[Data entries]
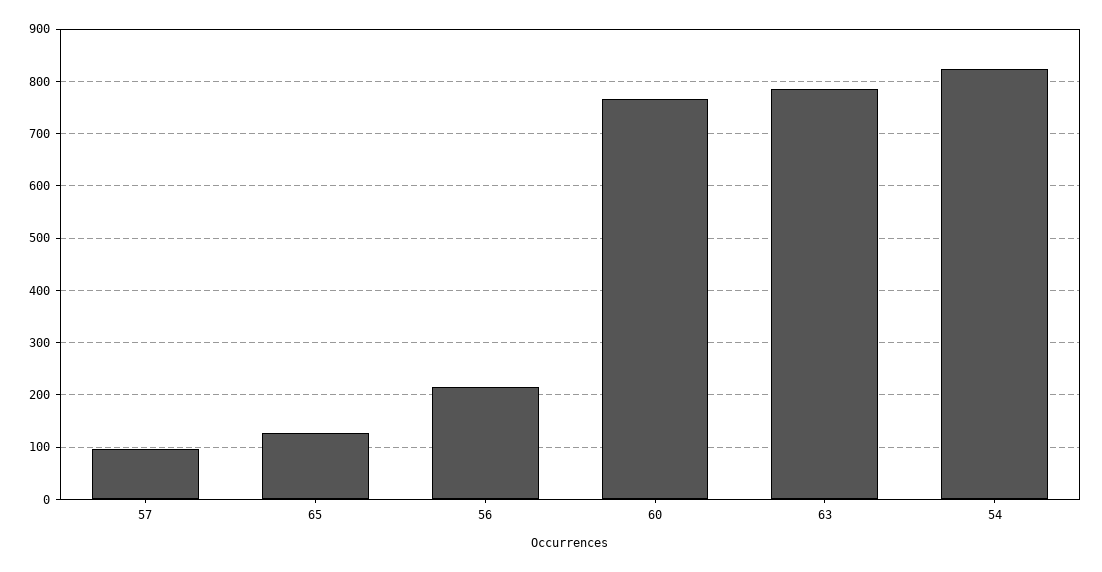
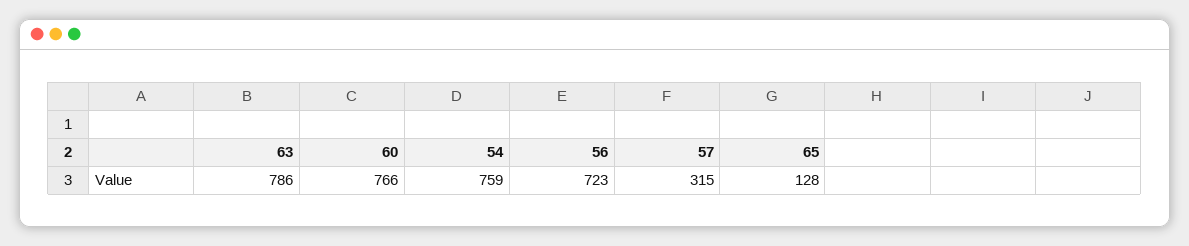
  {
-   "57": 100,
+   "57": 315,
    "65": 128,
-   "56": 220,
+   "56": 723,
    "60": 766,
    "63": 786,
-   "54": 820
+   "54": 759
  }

Your goal: Each record should be printed again precisely, though not its pictures.

Exercise output:
  {
-   "57": 100,
+   "57": 315,
    "65": 128,
-   "56": 220,
+   "56": 723,
    "60": 766,
    "63": 786,
-   "54": 820
+   "54": 759
  }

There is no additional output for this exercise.